Task directions: Return only the stretch of the material below that begins with the line containing "i Adobe Analytics-filtret." and ends with the line containing "Platform Edge Network.", exactly; both of those lines belong to it.

"""

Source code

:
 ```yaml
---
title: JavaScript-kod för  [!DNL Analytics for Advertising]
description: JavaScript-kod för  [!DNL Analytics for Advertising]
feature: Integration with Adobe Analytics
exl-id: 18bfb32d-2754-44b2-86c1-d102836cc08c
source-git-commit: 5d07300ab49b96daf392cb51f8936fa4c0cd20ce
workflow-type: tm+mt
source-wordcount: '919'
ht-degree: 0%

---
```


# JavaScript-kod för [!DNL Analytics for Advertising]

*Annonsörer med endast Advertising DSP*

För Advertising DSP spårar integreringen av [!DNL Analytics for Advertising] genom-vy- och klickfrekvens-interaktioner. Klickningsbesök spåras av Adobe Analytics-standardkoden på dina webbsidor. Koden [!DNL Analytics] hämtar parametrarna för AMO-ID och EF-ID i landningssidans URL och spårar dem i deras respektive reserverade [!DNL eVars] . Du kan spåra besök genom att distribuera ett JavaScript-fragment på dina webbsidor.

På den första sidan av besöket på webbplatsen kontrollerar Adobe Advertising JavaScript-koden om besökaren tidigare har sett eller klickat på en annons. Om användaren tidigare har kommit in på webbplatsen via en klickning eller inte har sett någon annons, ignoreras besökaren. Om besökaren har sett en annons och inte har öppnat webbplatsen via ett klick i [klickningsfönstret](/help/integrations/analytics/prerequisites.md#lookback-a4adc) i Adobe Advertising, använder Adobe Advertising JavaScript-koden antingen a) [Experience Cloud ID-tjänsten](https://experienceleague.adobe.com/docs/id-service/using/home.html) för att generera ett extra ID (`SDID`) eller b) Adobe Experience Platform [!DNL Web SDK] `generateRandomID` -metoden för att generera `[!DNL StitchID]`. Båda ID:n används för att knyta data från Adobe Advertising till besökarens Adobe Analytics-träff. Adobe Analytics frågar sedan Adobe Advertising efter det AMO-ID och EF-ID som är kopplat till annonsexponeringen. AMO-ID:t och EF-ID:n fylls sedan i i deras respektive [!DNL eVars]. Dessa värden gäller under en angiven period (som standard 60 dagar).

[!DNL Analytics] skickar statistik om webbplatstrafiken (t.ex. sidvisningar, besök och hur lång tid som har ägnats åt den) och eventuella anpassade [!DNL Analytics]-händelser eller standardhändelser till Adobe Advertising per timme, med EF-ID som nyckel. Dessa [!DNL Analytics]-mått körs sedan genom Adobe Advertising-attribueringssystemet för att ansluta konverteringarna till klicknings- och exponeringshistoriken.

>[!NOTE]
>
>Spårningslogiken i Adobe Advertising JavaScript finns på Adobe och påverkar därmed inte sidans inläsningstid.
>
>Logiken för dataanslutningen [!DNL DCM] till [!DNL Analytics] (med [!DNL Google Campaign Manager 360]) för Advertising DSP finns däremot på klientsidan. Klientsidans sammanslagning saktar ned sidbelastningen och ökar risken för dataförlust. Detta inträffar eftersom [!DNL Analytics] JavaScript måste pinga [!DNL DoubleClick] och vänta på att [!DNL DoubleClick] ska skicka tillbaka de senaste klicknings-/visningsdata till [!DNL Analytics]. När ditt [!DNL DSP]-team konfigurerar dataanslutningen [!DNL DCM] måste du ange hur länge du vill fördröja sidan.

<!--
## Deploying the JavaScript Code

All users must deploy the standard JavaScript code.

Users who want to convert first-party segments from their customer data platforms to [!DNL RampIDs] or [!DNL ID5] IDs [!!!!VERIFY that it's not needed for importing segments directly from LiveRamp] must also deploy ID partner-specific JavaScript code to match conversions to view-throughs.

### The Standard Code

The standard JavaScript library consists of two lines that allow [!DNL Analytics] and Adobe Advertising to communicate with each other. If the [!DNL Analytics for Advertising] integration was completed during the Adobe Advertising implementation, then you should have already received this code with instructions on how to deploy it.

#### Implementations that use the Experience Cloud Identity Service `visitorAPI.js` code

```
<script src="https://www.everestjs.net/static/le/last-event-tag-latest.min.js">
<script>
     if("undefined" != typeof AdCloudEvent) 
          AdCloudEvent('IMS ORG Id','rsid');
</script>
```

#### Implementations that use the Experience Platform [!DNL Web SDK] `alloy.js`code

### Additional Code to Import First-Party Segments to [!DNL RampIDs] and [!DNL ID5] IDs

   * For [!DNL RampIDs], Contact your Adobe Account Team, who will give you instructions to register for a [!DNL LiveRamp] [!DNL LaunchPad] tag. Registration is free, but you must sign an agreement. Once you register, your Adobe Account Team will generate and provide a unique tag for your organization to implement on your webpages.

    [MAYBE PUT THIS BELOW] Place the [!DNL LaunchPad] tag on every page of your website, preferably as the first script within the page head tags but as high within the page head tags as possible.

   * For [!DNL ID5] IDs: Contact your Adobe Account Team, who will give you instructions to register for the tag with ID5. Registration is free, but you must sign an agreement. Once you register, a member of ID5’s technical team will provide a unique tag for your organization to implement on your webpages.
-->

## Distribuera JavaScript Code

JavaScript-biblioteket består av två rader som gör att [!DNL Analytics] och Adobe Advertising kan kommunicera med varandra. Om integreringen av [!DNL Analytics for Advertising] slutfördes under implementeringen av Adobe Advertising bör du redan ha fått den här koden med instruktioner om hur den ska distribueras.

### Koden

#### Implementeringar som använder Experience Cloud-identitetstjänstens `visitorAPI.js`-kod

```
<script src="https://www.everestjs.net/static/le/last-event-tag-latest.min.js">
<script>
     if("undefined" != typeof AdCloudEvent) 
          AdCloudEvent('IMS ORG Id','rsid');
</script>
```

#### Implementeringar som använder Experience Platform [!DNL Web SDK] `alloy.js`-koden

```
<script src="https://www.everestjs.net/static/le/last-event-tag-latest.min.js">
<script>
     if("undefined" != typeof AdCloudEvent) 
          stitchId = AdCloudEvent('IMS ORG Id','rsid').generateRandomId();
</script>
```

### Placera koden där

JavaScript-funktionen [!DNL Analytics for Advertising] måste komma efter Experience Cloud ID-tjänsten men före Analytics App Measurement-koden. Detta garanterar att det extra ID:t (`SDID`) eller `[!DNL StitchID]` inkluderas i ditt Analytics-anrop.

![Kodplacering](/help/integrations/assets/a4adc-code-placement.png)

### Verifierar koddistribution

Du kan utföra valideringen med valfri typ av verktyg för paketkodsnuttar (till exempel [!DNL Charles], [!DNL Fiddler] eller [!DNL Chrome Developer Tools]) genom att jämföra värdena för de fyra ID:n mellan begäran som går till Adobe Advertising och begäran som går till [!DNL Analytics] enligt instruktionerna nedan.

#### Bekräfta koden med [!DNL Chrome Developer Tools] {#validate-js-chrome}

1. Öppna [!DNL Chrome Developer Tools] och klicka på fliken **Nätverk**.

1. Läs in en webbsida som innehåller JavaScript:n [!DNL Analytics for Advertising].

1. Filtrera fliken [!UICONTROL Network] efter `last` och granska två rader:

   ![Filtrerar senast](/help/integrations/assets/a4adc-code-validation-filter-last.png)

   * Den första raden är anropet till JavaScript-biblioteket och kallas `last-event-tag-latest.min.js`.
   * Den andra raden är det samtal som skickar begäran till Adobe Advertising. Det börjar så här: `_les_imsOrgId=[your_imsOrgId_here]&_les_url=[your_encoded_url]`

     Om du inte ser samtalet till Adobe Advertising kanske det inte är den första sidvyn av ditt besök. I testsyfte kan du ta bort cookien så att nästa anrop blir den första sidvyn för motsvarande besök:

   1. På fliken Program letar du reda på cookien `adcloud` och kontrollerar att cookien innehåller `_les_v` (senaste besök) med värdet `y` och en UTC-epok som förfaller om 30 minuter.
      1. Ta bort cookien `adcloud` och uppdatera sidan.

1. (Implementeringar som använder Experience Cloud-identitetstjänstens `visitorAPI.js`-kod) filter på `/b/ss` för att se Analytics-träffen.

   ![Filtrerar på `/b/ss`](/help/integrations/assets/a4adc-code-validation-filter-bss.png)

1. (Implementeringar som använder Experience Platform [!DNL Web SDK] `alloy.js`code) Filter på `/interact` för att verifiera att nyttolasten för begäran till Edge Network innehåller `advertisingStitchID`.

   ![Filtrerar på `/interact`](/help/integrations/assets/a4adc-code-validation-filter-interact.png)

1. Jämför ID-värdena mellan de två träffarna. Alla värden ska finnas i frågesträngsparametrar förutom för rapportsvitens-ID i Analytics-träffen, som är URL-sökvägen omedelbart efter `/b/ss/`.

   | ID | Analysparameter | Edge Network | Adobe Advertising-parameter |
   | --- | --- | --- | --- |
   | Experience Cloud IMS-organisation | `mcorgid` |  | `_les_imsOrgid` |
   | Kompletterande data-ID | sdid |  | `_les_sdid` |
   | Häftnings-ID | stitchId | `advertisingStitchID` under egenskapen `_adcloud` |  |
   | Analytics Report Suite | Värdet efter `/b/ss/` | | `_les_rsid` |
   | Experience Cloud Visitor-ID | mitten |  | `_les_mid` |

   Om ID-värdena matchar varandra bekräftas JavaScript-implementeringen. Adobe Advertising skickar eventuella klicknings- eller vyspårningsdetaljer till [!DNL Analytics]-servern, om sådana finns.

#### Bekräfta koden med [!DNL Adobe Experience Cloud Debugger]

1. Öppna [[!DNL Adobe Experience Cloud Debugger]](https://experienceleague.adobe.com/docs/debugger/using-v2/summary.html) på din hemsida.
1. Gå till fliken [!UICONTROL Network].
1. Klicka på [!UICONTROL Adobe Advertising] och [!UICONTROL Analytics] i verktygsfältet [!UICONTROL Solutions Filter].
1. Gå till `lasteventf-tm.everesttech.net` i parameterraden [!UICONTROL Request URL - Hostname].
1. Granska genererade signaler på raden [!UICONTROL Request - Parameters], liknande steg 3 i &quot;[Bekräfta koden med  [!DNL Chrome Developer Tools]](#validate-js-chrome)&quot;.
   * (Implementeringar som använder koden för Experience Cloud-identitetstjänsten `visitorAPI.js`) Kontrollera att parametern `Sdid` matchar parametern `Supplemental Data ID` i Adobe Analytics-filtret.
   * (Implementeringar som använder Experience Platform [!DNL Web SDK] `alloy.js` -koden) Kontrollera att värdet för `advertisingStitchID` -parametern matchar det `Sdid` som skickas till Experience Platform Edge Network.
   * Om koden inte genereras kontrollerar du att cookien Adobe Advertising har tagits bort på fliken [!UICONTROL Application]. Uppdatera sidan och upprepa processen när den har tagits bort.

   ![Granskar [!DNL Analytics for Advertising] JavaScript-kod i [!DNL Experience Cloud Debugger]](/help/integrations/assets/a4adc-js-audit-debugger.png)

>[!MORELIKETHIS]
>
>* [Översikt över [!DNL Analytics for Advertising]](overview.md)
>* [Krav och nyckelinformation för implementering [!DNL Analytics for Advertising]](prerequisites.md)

"""
"""

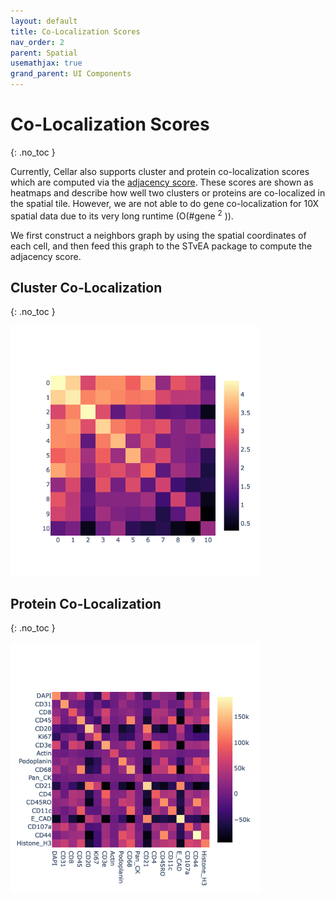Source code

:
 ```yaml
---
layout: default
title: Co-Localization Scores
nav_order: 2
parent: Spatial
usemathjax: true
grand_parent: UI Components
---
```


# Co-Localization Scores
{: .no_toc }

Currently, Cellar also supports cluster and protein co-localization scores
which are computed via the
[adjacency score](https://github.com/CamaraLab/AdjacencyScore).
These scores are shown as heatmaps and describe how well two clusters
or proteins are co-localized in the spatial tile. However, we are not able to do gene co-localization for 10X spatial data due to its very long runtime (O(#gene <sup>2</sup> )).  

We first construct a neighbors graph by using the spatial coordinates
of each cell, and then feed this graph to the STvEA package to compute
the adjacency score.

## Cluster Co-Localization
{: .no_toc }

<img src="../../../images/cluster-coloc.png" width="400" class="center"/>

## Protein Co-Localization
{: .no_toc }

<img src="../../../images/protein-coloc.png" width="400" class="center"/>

"""

Response:
   * (Implementeringar som använder koden för Experience Cloud-identitetstjänsten `visitorAPI.js`) Kontrollera att parametern `Sdid` matchar parametern `Supplemental Data ID` i Adobe Analytics-filtret.
   * (Implementeringar som använder Experience Platform [!DNL Web SDK] `alloy.js` -koden) Kontrollera att värdet för `advertisingStitchID` -parametern matchar det `Sdid` som skickas till Experience Platform Edge Network.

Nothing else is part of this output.